Australian rules footballer and commentator

Douglas Samuel Heywood (12 December 1924 – 26 July 2002) was an Australian rules footballer who played with Melbourne in the Victorian Football League (VFL) during the 1940s and early 1950s before becoming a noted sports commentator.

As a schoolboy at Scotch College, Heywood excelled in multiple sports including tennis, in which he won the Victorian Schoolboys Doubles title in 1942, and football, where he captained the team into an undefeated year in 1942. Heywood made his VFL debut in the 1943 season and after sporadic appearances that year was a regular selection in 1944, playing 16 of a possible 18 games. He was used mostly as a half forward flanker.

His football career was put on hold in 1945 with his service in the RAAF taking precedence. After being discharged from Darwin in 1946 he moved back to Melbourne where he undertook and completed a Commerce Degree. He won premierships in the Victorian Amateur Football Association with the University Blacks during his time at Melbourne University.

[DATA]
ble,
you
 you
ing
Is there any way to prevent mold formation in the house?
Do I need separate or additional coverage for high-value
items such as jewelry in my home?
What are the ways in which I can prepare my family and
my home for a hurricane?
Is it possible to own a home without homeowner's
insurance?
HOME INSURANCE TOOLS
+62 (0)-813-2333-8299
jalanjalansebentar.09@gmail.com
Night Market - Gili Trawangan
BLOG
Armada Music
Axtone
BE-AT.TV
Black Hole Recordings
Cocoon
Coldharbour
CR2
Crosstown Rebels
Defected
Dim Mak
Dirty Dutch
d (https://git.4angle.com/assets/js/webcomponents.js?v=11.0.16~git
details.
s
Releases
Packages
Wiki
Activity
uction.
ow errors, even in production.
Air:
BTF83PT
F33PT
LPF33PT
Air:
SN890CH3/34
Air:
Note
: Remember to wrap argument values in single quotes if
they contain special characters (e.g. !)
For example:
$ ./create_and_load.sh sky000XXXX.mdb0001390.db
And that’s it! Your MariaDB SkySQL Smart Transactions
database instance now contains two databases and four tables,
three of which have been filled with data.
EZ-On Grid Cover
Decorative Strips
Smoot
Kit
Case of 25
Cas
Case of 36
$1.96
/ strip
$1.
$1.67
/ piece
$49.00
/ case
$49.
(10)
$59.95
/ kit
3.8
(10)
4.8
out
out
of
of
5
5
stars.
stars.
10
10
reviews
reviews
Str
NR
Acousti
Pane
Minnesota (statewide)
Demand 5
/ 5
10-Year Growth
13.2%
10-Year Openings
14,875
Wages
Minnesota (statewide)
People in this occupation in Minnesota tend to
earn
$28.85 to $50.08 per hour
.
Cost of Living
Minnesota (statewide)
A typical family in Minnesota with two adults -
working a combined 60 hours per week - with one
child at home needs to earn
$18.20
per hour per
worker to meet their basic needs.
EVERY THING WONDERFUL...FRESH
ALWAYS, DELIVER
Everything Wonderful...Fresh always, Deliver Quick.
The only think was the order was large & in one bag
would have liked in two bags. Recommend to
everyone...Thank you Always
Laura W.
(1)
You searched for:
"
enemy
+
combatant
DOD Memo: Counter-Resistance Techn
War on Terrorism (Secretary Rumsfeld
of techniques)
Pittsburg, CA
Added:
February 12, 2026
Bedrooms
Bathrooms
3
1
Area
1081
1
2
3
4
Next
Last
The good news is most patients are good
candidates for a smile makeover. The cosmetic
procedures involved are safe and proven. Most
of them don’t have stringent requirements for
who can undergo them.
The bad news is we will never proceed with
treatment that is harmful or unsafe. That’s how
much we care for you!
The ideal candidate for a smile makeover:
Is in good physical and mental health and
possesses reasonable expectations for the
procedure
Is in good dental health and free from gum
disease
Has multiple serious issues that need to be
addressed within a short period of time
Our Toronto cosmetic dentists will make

[TASK TO COMPLETE] Can you continue the Douglas Heywood biography from its last sentence?

[RESULT OF THE TASK]
With the Melbourne Football Club suffering from injuries in the 1948 finals series, Heywood and his University Blacks teammate Denis Cordner were surprise recalls for the preliminary final against Collingwood despite both not having played with the club for four years. Melbourne won the game and took on Essendon in the Grand Final, with Heywood lining up in his favoured half forward flank position. For the first time in VFL history the Grand Final was drawn and Heywood lost his place in the team for the replay when Bob McKenzie returned from injury.

Heywood played another full season in 1950, including a game against Hawthorn where he kicked six goals, and retired after ten senior appearances in 1951.

As a sports commentator, Heywood called football games and appeared on panel shows on ABC TV as well as commentating on tennis matches at the same network. He also commented on Saturday football games for radio station 3AW. He was a committeeman of the Melbourne Cricket Club and a promoter of its Gallery of Sport.